The Belle Series continues the investigation of identity by integrating images of myself with my grandmother, great grandmother, and other relatives dating back to the early 1900's and historical stereographic images of Native and Black American women from the Turn of the Century. The stereograph, being a popular medium for disseminating images of Americans during the Turn of the Century, was also instrumental in helping create visual representations of American life and inform American identity. Through the merging of images, I seek to create a hybrid, which exposes the shifting of identities in relationship to both historical and social political understandings.

 

The five canvases in the exhibition are but a portion of The Belle Series. They are masterful meditations on ancestry and heritage; becoming universal musings by the shifting micro/macro, intimate/cosmic imaging.

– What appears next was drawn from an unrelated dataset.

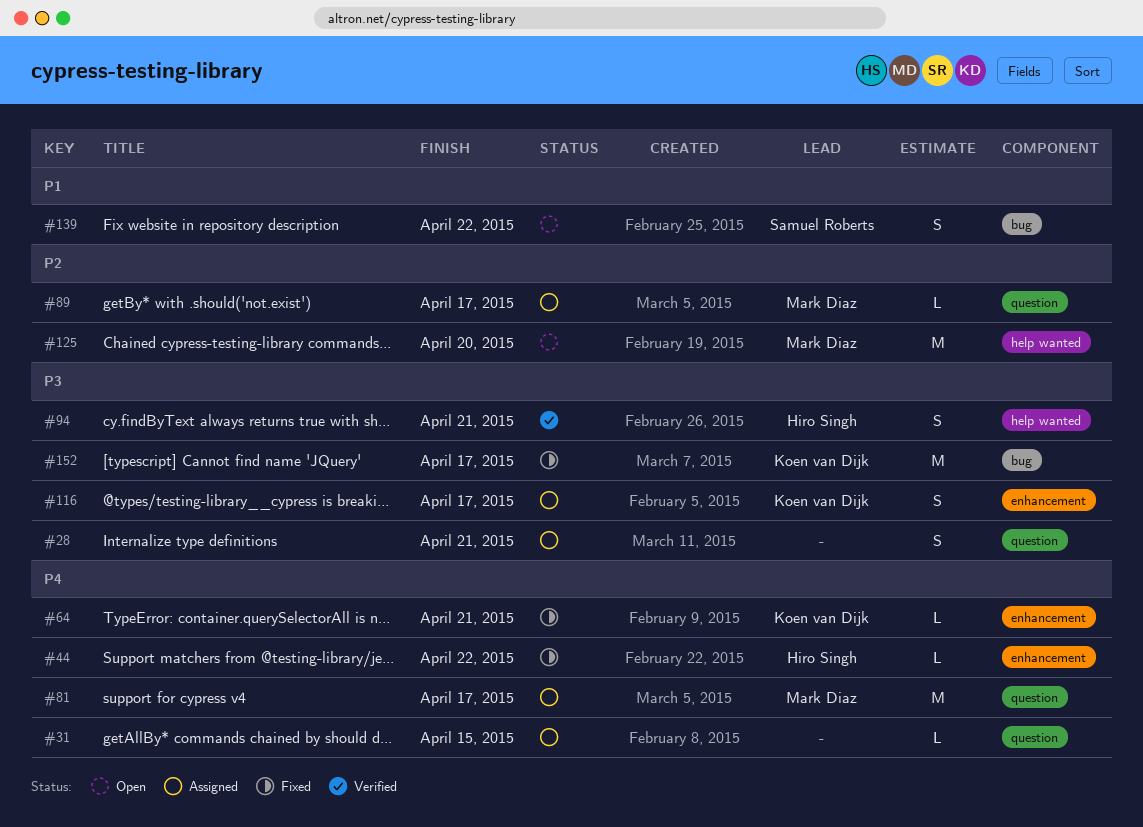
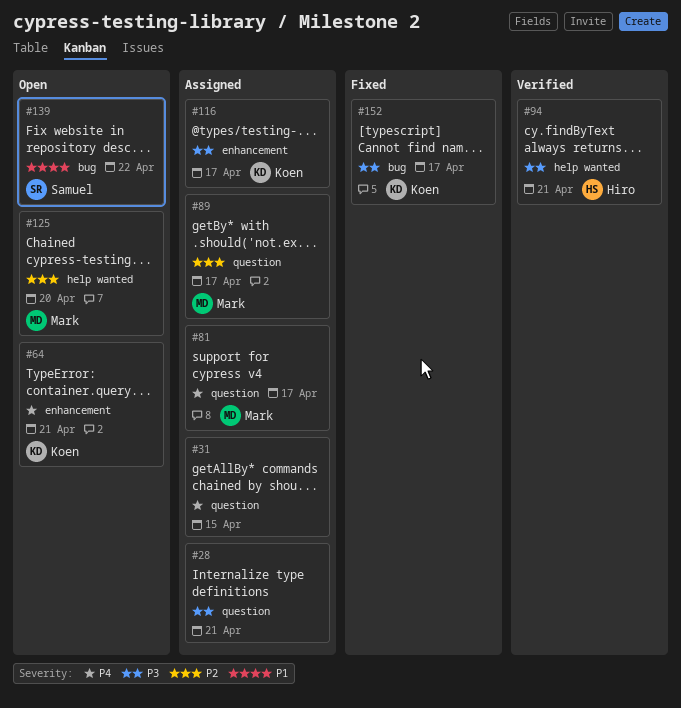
#44: present -> none
#64, status: Fixed -> Open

Her pictures present an unorthodox way of looking at family; challenging notions of authorship and lineage - perhaps a most useful set of windows to reconsider our limited definitions and assumptions about who we think we are, and the stories we believe.

 

Jessica Wimbley is the co-curator and participant of the upcoming exhibition, Biomythography Secret Poetry and Hidden Angers, at the East and Peggy Phelps Galleries, Claremont Graduate University Claremont, CA. Her work was recently featured in "The Beautiful: Contemporary Art Featuring America" curated by Rachel T. Schmid, at California Lutheran University, Thousand Oaks, CA, and "ANEKANTAVADA Diverse Perspectives in Art" curated by Karin Skiba and Quinten Bemiller at Norco College Gallery, Norco College, Norco, CA. She has also shown at Wignall Museum of Contemporary Art, Chaffey College, Rancho Cucamonga, CA, the Athens Institute of Contemporary Art in Athens Georgia, California State University at Long Beach, California, National Palace of Culture/Lessedra Gallery in Sofia, Bulgaria, 21st Century African Youth Movement, Sierra Leon, Africa, and other galleries and institutions in the United States.

The artist lives and works in Claremont, California.